Fressen, Kunst und Puderquaste

And Life goes on…

Im Sommer 2007 Schrieb ich folgenden Beitrag:

Lieber Patrick,

Ich bin mir ziemlich sicher dass du das hier nie lesen wirst.
Ich lernte dich kennen, als ich im 2. Schuljahr war. Du warst im ersten. Damals waren meistens noch 2 Jahrgänge in einer Klasse untergebracht. Deine Schwester, die ein Jahr älter ist als du, war auch in unserer Klasse.

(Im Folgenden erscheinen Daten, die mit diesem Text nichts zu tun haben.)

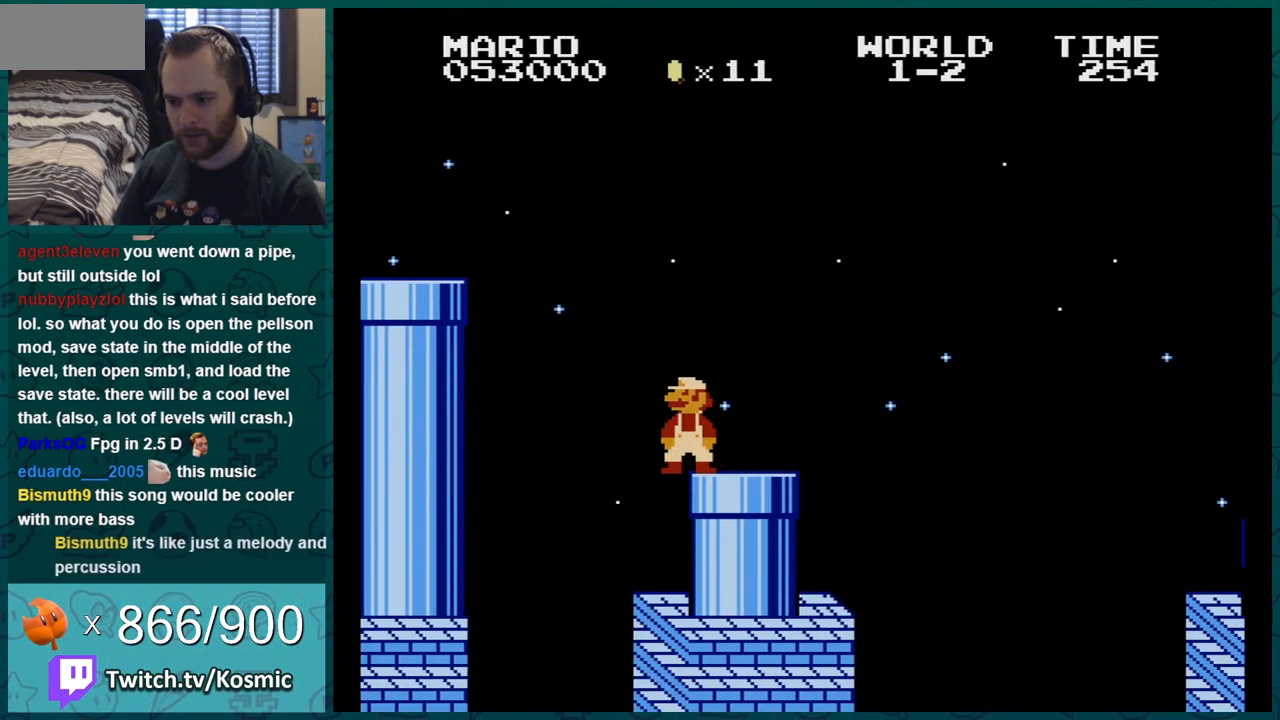
{"buttons": ["B", "DPAD_RIGHT"], "events": [[67, "A", "down"], [100, "DPAD_RIGHT", "down"], [134, "A", "up"]]}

Im Vergleich zu deiner Schwester, die ich als ziemlich brave Schülerin in Erinnerung habe, warst du ein regelmäßiger Kandidat für Strafarbeiten, in der Ecke stehen, Nachsitzen, bis hin zu Ohrfeigen und Prügel. (Heute sind sie nicht mehr denkbar, vor über dreißig Jahren waren es ‘normale’ Erziehungsmaßnahmen) Kein Streich und kein Unfug war dir zu derb oder zu billig, dass du ihn nicht ausgeführt hättest. Ich kann mich an die Geschichte der bepissten Wollmützen erinnern. Wir mussten alle immer unsere Jacken und Mützen draußen vor dem Klassenzimmer in die Hacken hängen. Es war im Winter. Jeden Tag wurden immer wieder Wollmützen vermisst und kurze Zeit später in den Pissoirs wiedergefunden. Es wurde fast eine Staatsaffäre daraus, weil der Missetäter lange Zeit nicht erwischt wurde. Mir fiel auf, dass du sehr oft selbst mit den Mützen ankamst und behauptest, du hättest sie gefunden. Bis dich eines Tages die Lehrerin erwischte… Was du als Strafe bekamst weiß ich nicht mehr, aber schmerzhaft muss sie wohl gewesen sein.

Nach der Primärschule habe ich dich für eine Weile aus den Augen verloren weil ich nach Luxemburg zur Schule ging. Als ich einige Jahre später zurück kam nach Echternach, warst du wieder da. Du warst sogar eine Weile in der Pantomime Truppe, und hast dich um die Beleuchtung gekümmert. Ich habe dich immer weitgehend gemieden, weil man sich mit dir nur Ärger einhandelte. Irgendwann setze der Leiter der Truppe dich vor Tür und jeder hat aufgeatmet.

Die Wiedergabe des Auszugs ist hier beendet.